O terceiro é o mais importante.
Uma empresa adicional cria IVA, salários, lucros e direitos aduaneiros potencialmente. O emprego adicional cria rendimentos e consumo. O investimento aumenta a produção futura.
A melhor base fiscal é, portanto, uma economia em crescimento.
Uma política que maximize as receitas durante todo o ano, reduzindo este crescimento pode ser contábilmente eficaz e economicamente pobre.
O perigo é uma recuperação gradualmente sufocada
Só os impostos não irão causar uma nova crise económica. O Líbano continua a enfrentar desafios muito mais graves: segurança, banca, dívida, reconstrução, funcionamento institucional e confiança dos investidores.
Mas a tributação pode ampliar ou aliviar essas restrições.
Um ponto perdido de consumo, investimento diferido ou contratação cancelada parecem insignificantes quando considerados separadamente. Sua adição, no entanto, produz crescimento nacional.

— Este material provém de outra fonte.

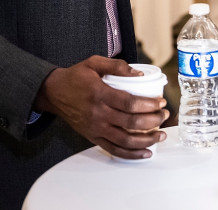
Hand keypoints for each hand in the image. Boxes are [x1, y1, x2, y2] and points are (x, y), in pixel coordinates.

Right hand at [35, 56, 168, 159]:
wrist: (53, 92)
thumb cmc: (75, 77)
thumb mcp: (94, 62)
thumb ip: (117, 66)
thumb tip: (139, 74)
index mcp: (100, 94)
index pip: (130, 103)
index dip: (149, 105)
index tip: (161, 102)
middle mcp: (98, 114)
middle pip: (131, 123)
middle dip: (153, 121)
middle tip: (164, 115)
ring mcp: (96, 128)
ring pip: (125, 140)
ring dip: (147, 140)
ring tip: (160, 134)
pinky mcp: (93, 137)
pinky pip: (114, 150)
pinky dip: (131, 154)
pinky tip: (145, 152)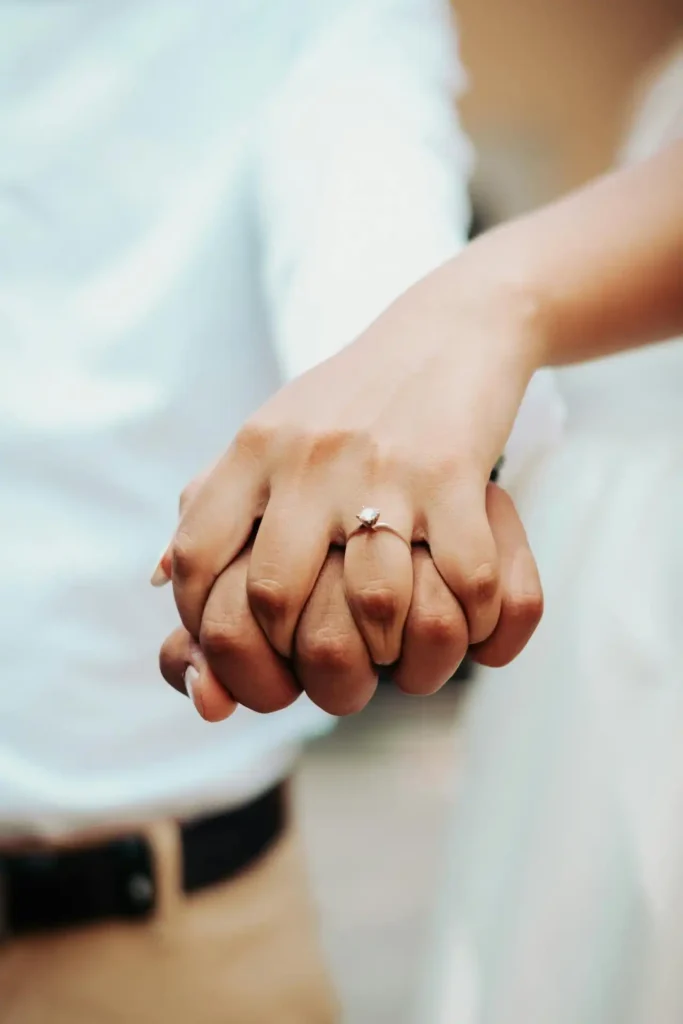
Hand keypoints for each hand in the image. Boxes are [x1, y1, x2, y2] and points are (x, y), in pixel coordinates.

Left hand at [154, 250, 543, 667]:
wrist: (447, 330)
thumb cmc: (352, 398)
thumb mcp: (269, 433)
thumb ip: (212, 501)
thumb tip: (160, 580)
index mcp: (256, 450)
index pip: (196, 559)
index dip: (205, 627)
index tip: (240, 656)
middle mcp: (309, 458)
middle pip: (272, 596)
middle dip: (293, 659)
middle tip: (326, 676)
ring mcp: (384, 467)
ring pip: (372, 601)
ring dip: (387, 649)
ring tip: (399, 655)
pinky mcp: (456, 472)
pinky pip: (463, 577)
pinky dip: (469, 620)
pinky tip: (468, 622)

É precisamente assim que uma recuperação pode ser sufocada. Não por um colapso súbito, mas por uma acumulação de decisões individuais para gastar menos, para esperar antes de investir ou permanecer no informal.
O aumento das receitas em 2025 mostra que o Estado libanês recuperou parte da sua capacidade fiscal. O próximo passo deve mostrar que é capaz de o consolidar sem pedir constantemente mais aos mesmos contribuintes.
Portanto, o objetivo real não deve ser maximizar a receita tributária de 2026. A dimensão da economia formal e tributável deve ser maximizada ao longo de vários anos. Num país onde os preços em dólares já recuperaram níveis por vezes comparáveis aos observados no estrangeiro, enquanto as receitas permanecem muito tardias, o mix fiscal torna-se uma condição de recuperação em si.